* [STATED PROBLEM] Summarize the thread below about calling livestock in two sentences.

* [PROVIDED PASSAGE]

********

I know I can always come here for a smile.

We grew up with "s'calf" calling it over and over. I've been trying to train the Red Poll we milk and have had for a year now, but she must think I'm kidding. I still have to go out to get here, (not that I can't use the exercise). Even a rattling bucket doesn't work for her.

on other critters:

The goats get "here girls" and the sight of a human coming toward the field gets all their heads up and looking. The call gets their attention, then they look real hard to see if a bucket is involved before heading in.

The horses get a high-pitched "yoohoo" (because I can't whistle) and they could be way out of sight.


----------



## myersfarm (Dec 24, 2004)

well for a change so i only get what i want I call BULLS and only the bulls come up.. and get into there BULL STALL....I call BESSIE and the milk cows come up sometimes with a bull right on ther tail if you know what i mean........I call COME ON BABIES and the dairy calfs I raise come up.....but it all what I call when I feed..... btw I whistle for the horses


----------



## Up North (Nov 29, 2005)

"come boss" here also. But I also start off with a few whistles to get their attention.


----------



## jerzeygurl (Jan 21, 2005)

they come to thier names

or up cow up


----------



## bigfoot2you (Oct 3, 2007)

COME BOSS............or Baby.........hereford.........and a big baby


----------

********

* [SOURCE MATERIAL]
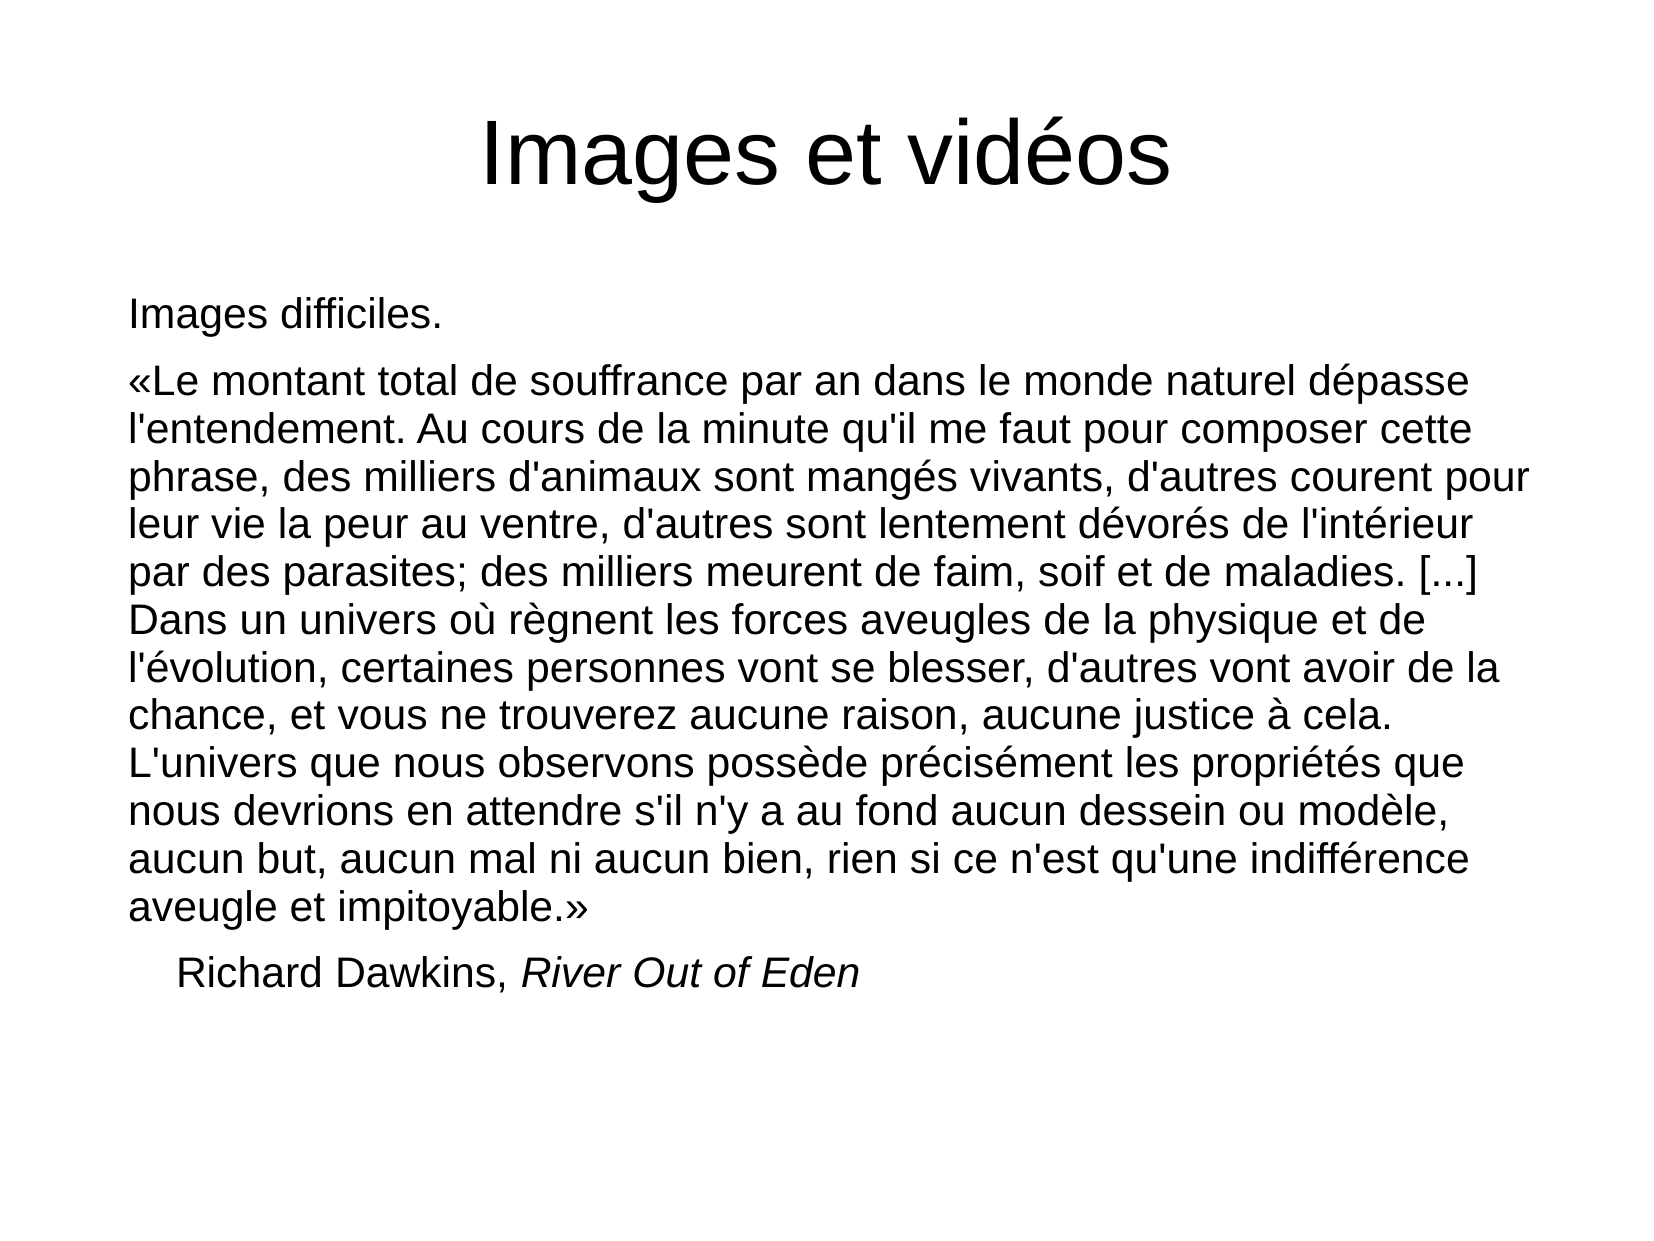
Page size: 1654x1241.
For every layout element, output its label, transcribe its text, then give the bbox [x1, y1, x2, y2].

title Images et vidéos [82, 49, 1571, 257]
list Images difficiles. «Le montant total de souffrance par an dans le monde naturel dépasse l'entendement. Au cours de la minute qu'il me faut pour composer cette phrase, des milliers d'animaux sont mangés vivants, d'autres courent pour leur vie la peur au ventre, d'autres sont lentement dévorés de l'intérieur par des parasites; des milliers meurent de faim, soif et de maladies. [...] Dans un univers où règnent les forces aveugles de la physique et de l'évolution, certaines personnes vont se blesser, d'autres vont avoir de la chance, et vous ne trouverez aucune raison, aucune justice à cela. L'univers que nous observons possède précisément les propriétés que nous devrions en attendre s'il n'y a au fond aucun dessein ou modèle, aucun but, aucun mal ni aucun bien, rien si ce n'est qu'une indifférence aveugle et impitoyable.» Richard Dawkins, River Out of Eden [82, 290, 1538, 1010]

********

* [RESPONSE] Posters share the calls they use to bring in their animals: "s'calf," "here girls" for goats, a high-pitched "yoohoo" or a whistle for horses, "come boss," "up cow up," and separate feeding-time calls for bulls, milk cows and dairy calves. One poster says a Red Poll milk cow they've had for a year still won't come when called, not even to a rattling bucket.